For doing that you have to have privileged="true"
in your context.xml
Context
tag or it will throw an exception. Then you can use the Wrapper
object and:
StandardContext context = (StandardContext) wrapper.getParent();
StandardHost currentHost = (StandardHost) context.getParent();
StandardEngine engine = (StandardEngine) currentHost.getParent();
StandardHost host = new StandardHost();
host.setAppBase(currentHost.getAppBase()); //in my case I created another instance of the same application
host.setDomain(currentHost.getDomain());
host.setAutoDeploy(false); // not restarting app whenever changes happen
host.setName("domain.com");
host.setThrowOnFailure(true);// tell it to throw an exception here if it fails to create the host
host.setDeployOnStartup(true);
host.setStartChildren(true);
host.setParent(engine);
// you can add multiple aliases
host.addAlias(alias);
StandardContext ctx = new StandardContext();
ctx.setDocBase(context.getDocBase()); //again I reused my same application setting
ctx.setPath("");
if(currentHost.getWorkDir() != null)
{//create a working directory based on your new host's name
ctx.setWorkDir(currentHost.getWorkDir().replace(currentHost.getName(), host.getName()));
}
ctx.setName(host.getDomain());
//some extra config that you can use
ctx.setUseHttpOnly(false);
ctx.setReloadable(false);
ctx.setXmlValidation(false);
ctx.setXmlNamespaceAware(false);
ctx.setCrossContext(false);
ctx.setParent(host);
// you have to have this or it will not work!!

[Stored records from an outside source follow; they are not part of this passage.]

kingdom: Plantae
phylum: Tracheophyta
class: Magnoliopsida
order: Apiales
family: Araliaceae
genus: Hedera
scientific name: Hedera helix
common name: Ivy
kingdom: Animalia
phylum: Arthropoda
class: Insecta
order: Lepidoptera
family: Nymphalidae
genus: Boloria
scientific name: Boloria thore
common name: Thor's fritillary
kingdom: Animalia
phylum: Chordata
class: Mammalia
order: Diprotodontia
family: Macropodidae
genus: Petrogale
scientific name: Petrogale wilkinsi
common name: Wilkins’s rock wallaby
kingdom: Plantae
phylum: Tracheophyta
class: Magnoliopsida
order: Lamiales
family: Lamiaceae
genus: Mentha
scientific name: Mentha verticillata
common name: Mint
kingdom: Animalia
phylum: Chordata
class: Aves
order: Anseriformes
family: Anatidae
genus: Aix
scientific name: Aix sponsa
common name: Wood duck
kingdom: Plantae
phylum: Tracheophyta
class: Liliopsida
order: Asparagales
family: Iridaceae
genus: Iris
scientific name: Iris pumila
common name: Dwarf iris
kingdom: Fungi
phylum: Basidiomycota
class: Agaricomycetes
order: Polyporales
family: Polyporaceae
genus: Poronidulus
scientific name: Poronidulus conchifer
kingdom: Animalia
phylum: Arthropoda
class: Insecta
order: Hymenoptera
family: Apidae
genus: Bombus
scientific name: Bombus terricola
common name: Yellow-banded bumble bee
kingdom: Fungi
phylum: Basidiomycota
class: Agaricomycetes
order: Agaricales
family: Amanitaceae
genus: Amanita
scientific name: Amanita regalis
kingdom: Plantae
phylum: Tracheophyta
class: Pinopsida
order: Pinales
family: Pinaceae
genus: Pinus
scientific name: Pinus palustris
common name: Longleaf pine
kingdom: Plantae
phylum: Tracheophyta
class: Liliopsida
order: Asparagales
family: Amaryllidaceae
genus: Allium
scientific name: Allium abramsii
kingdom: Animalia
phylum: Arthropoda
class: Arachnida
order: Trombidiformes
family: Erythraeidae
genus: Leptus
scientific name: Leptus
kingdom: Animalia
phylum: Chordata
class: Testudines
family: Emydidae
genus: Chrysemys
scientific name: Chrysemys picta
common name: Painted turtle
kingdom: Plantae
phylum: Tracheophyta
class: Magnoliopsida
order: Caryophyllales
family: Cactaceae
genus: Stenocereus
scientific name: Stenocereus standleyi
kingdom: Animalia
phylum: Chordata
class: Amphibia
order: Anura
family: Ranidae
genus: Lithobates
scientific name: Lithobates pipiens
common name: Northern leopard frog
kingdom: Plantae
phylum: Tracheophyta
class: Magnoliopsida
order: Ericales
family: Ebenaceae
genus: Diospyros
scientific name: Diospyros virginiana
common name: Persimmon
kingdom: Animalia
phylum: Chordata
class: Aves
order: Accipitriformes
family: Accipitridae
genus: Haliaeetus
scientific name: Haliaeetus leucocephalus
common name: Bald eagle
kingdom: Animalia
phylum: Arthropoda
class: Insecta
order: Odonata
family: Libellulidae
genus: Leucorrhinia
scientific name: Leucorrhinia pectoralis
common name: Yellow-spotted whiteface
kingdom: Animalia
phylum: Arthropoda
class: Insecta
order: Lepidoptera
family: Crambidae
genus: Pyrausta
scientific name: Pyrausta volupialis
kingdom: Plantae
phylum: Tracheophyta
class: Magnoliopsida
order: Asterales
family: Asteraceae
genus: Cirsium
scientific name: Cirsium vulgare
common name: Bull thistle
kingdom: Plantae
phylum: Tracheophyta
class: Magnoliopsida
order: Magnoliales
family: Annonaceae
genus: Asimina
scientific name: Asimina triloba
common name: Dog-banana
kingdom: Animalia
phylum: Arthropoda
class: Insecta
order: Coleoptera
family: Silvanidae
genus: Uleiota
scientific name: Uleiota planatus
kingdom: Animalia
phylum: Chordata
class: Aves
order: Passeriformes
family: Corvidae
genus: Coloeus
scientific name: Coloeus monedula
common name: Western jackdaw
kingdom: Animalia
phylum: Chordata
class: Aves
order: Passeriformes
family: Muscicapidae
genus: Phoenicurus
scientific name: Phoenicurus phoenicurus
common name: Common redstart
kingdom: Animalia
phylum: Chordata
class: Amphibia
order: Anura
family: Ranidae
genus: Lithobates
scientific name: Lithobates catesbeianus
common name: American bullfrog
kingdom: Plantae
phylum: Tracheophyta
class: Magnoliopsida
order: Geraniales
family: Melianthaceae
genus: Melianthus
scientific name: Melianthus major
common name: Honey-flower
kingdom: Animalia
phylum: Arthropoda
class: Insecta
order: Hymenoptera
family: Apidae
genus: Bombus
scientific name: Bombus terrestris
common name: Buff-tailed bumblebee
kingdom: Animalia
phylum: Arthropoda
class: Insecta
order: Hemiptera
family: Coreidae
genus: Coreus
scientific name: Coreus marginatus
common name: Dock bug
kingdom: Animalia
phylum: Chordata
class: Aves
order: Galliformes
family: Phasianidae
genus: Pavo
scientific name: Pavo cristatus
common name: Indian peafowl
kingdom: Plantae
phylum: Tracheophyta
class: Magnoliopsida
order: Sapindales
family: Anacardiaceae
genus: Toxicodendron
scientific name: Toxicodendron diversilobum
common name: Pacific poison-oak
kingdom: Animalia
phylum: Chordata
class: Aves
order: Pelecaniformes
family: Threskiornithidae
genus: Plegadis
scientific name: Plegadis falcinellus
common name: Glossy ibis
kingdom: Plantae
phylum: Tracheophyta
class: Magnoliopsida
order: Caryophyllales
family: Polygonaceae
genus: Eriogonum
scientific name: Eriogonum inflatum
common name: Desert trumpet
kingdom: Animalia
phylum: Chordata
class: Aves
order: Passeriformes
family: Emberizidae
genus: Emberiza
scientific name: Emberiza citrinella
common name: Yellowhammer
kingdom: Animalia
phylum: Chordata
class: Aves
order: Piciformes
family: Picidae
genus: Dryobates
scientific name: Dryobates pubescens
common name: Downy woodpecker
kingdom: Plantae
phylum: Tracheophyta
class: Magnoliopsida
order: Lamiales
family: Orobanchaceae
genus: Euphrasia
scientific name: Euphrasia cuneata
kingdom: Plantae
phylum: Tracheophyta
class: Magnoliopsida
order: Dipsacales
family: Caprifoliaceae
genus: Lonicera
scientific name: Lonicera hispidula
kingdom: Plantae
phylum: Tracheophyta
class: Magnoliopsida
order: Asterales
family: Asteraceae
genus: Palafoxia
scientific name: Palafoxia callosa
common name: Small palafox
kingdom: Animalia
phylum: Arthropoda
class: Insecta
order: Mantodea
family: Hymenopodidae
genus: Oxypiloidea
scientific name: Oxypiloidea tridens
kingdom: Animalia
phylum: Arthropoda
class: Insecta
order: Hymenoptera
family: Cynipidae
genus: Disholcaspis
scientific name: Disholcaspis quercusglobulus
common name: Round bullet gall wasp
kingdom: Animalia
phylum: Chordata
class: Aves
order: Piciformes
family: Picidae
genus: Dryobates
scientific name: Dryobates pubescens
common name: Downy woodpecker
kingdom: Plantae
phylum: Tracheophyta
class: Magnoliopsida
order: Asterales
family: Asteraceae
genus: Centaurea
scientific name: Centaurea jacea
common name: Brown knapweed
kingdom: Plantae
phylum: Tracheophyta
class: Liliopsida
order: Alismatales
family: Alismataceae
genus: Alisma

ctx.addLifecycleListener(new ContextConfig());
//you can also create resources and add it to the context like so:
final ContextResource res = new ContextResource();
res.setName("name");
res.setAuth("Container");
res.setType("javax.sql.DataSource");
ctx.getNamingResources().addResource(res);
host.addChild(ctx);
engine.addChild(host);
You can add properties to your resource by calling res.setProperty("name", "value")
Some properties that you can use are:
initialSize
,maxTotal
,maxIdle
,maxWaitMillis
,removeAbandonedOnBorrow
,removeAbandonedTimeout
,validationQuery
,timeBetweenEvictionRunsMillis
,driverClassName
,url
,username
,password
.
Another exciting thing to is to get the host from the tomcat engine by calling engine.findChild(domain)
and use stop()
, start()
, getStateName()
and have your own Tomcat Admin panel!